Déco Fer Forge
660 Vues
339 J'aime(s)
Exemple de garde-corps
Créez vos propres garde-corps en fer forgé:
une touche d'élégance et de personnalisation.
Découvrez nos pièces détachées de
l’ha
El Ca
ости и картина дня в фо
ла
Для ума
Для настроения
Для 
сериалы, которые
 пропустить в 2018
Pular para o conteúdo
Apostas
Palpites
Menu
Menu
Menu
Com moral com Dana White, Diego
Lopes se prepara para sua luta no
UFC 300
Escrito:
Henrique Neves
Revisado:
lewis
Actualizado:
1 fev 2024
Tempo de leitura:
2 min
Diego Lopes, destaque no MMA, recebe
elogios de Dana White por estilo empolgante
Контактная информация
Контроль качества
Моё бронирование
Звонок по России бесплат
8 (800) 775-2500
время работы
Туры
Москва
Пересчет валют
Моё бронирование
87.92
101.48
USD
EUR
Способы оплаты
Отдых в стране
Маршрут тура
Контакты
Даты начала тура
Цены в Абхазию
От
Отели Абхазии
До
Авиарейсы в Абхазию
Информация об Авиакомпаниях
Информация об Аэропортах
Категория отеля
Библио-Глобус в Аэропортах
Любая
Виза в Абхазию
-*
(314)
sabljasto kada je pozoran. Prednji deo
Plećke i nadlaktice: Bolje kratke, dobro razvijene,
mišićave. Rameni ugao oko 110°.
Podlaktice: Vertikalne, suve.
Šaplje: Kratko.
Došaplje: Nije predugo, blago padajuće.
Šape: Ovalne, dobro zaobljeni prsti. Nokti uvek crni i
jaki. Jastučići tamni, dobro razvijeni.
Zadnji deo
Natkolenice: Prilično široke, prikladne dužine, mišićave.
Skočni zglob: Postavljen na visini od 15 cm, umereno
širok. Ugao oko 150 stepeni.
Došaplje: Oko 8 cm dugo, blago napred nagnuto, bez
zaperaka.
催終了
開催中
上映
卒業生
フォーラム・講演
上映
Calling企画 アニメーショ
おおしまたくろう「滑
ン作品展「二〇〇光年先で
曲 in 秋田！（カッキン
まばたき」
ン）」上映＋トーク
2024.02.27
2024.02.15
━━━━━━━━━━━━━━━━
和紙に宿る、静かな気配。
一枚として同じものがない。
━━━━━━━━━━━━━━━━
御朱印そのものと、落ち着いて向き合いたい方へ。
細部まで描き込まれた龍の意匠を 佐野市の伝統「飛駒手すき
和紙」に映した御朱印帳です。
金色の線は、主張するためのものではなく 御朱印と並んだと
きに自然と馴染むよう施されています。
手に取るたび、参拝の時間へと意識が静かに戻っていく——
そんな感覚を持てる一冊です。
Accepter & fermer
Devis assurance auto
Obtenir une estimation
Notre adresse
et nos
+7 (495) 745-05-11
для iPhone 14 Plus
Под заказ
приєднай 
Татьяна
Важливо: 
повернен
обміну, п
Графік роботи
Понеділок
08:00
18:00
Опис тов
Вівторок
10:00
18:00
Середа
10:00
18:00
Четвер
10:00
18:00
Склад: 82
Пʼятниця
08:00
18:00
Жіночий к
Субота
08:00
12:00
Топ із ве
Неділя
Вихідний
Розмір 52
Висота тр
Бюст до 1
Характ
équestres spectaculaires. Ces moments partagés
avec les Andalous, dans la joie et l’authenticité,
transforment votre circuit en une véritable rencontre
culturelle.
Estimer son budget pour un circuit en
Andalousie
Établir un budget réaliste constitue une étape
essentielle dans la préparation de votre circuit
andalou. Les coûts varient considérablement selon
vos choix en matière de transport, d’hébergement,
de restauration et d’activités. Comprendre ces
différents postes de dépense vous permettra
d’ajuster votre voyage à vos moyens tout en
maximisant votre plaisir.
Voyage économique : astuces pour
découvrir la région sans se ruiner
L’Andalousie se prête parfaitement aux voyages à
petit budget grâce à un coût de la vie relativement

*Your task*.
Repeat the data word for word. Leave nothing out.

*Finished task*.
Déco Fer Forge
660 Vues
339 J'aime(s)
Exemple de garde-corps
Créez vos propres garde-corps en fer forgé:
une touche d'élégance et de personnalisation.
Découvrez nos pièces détachées de
l’ha
El Ca
ости и картина дня в фо
ла
Для ума
Для настроения
Для 
сериалы, которые
 пропустить в 2018
Pular para o conteúdo
Apostas
Palpites
Menu
Menu
Menu
Com moral com Dana White, Diego
Lopes se prepara para sua luta no
UFC 300
Escrito:
Henrique Neves
Revisado:
lewis
Actualizado:
1 fev 2024
Tempo de leitura:
2 min
Diego Lopes, destaque no MMA, recebe
elogios de Dana White por estilo empolgante
Контактная информация
Контроль качества
Моё бронирование
Звонок по России бесплат
8 (800) 775-2500
время работы
Туры
Москва
Пересчет валют
Моё бронирование
87.92
101.48
USD
EUR
Способы оплаты
Отдых в стране
Маршрут тура
Контакты
Даты начала тура
Цены в Абхазию
От
Отели Абхазии
До
Авиарейсы в Абхазию
Информация об Авиакомпаниях
Информация об Аэропортах
Категория отеля
Библио-Глобус в Аэропортах
Любая
Виза в Абхазию
-*
(314)
sabljasto kada je pozoran. Prednji deo
Plećke i nadlaktice: Bolje kratke, dobro razvijene,
mišićave. Rameni ugao oko 110°.
Podlaktice: Vertikalne, suve.
Šaplje: Kratko.
Došaplje: Nije predugo, blago padajuće.
Šape: Ovalne, dobro zaobljeni prsti. Nokti uvek crni i
jaki. Jastučići tamni, dobro razvijeni.
Zadnji deo
Natkolenice: Prilično široke, prikladne dužine, mišićave.
Skočni zglob: Postavljen na visini od 15 cm, umereno
širok. Ugao oko 150 stepeni.
Došaplje: Oko 8 cm dugo, blago napred nagnuto, bez
zaperaka.
催終了
開催中
上映
卒業生
フォーラム・講演
上映
Calling企画 アニメーショ
おおしまたくろう「滑
ン作品展「二〇〇光年先で
曲 in 秋田！（カッキン
まばたき」
ン）」上映＋トーク
2024.02.27
2024.02.15
━━━━━━━━━━━━━━━━
和紙に宿る、静かな気配。
一枚として同じものがない。
━━━━━━━━━━━━━━━━
御朱印そのものと、落ち着いて向き合いたい方へ。
細部まで描き込まれた龍の意匠を 佐野市の伝統「飛駒手すき
和紙」に映した御朱印帳です。
金色の線は、主張するためのものではなく 御朱印と並んだと
きに自然と馴染むよう施されています。
手に取るたび、参拝の時間へと意識が静かに戻っていく——
そんな感覚を持てる一冊です。
Accepter & fermer
Devis assurance auto
Obtenir une estimation
Notre adresse
et nos
+7 (495) 745-05-11
для iPhone 14 Plus
Под заказ
приєднай 
Татьяна
Важливо: 
повернен
обміну, п
Графік роботи
Понеділок
08:00
18:00
Опис тов
Вівторок
10:00
18:00
Середа
10:00
18:00
Четвер
10:00
18:00
Склад: 82
Пʼятниця
08:00
18:00
Жіночий к
Субота
08:00
12:00
Топ із ве
Неділя
Вихідний
Розмір 52
Висота тр
Бюст до 1
Характ
équestres spectaculaires. Ces moments partagés
avec les Andalous, dans la joie et l’authenticité,
transforment votre circuit en une véritable rencontre
culturelle.
Estimer son budget pour un circuit en
Andalousie
Établir un budget réaliste constitue une étape
essentielle dans la préparation de votre circuit
andalou. Les coûts varient considérablement selon
vos choix en matière de transport, d’hébergement,
de restauration et d’activités. Comprendre ces
différents postes de dépense vous permettra
d’ajuster votre voyage à vos moyens tout en
maximisant votre plaisir.
Voyage économique : astuces pour
découvrir la région sans se ruiner
L’Andalousie se prête parfaitement aux voyages à
petit budget grâce à un coût de la vie relativement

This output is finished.